More than €5.5 million mobilized
According to the statement, “these projects, funded by the European Union to the tune of nearly €3,550,000 (€832,000 for the project implemented by GARR and €2,715,000 for the one implemented by IOM), are part of a European policy grounded in the defense of human rights (Human Rights-Based Approach – HRBA), aimed at strengthening the protection of the most vulnerable populations in the border areas between Haiti and the Dominican Republic.”
In concrete terms, the funds will go toward strengthening protection services, documenting human rights violations, supporting local community organizations, and improving access to justice.
What the GARR figures really reveal
Behind the diplomatic announcement lies a stark reality: GARR’s latest migration bulletin, covering May 2026, paints the picture of a border on the verge of collapse.
In a single month:
25,486 people forcibly repatriated from the Dominican Republic; 24,260 spontaneous returns; 14,477 people turned back at border crossings; a 20% increase in expulsions compared to the previous month.
Two crossing points account for most of the flow: Ouanaminthe and Belladère, now genuine humanitarian bottlenecks.
Lives behind the statistics
GARR’s report doesn’t stop at the totals. It points to situations of extreme severity that reveal the profile of those being expelled: 141 pregnant women; 256 breastfeeding women; 227 unaccompanied minors; 100 people living with a disability.
On top of this, 303 other Haitians were deported from the United States, the Bahamas, and the Turks and Caicos Islands — proof that the migratory pressure weighing on Haitian nationals extends well beyond the Haiti-Dominican Republic axis alone.

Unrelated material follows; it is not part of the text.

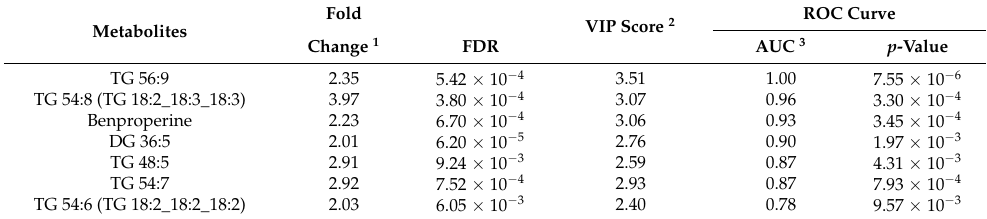
Table 2. Fold change, variance importance in projection score and receiver operating characteristics curve for the significant plasma metabolites after participants consumed the SO- and PHSO-enriched diets.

Belladère, epicenter of extraordinary humanitarian pressure
Team Europe’s statement offers one indicator that alone sums up the scale of the crisis: the number of births recorded in Belladère rose from 45 per month a year ago to more than 210 today, with a staggering peak of 300 in June.
It bears recalling the measures adopted in April 2025 by Dominican President Luis Abinader, barring pregnant women in irregular migratory status from freely accessing public hospital care to give birth. He put in place a strict migration protocol in public hospitals that results in the expulsion of patients in irregular status after they receive medical care — a situation that has drawn international condemnation.
Added to this demographic surge are limited access to drinking water and growing difficulties for internally displaced persons (IDPs) to meet their basic needs — a double burden for a town that already absorbs most of the country’s forced repatriations.
A European commitment meant to last
“The European Union and its member states remain fully committed to the most vulnerable border populations,” the official statement affirms, placing “human rights, dignity, and the protection of people at the heart of European action in Haiti.”
It remains to be seen whether these €5.5 million will be enough to contain a crisis whose intensity, month after month, outpaces the absorption capacity of local structures. Between mass expulsions, overwhelmed infrastructure, and surging humanitarian needs, Belladère stands, more than ever, as one of the main epicenters of the migration crisis at the Haitian-Dominican border. It also remains a fact that the Haitian state must itself step up and take responsibility alongside the commitment of international partners.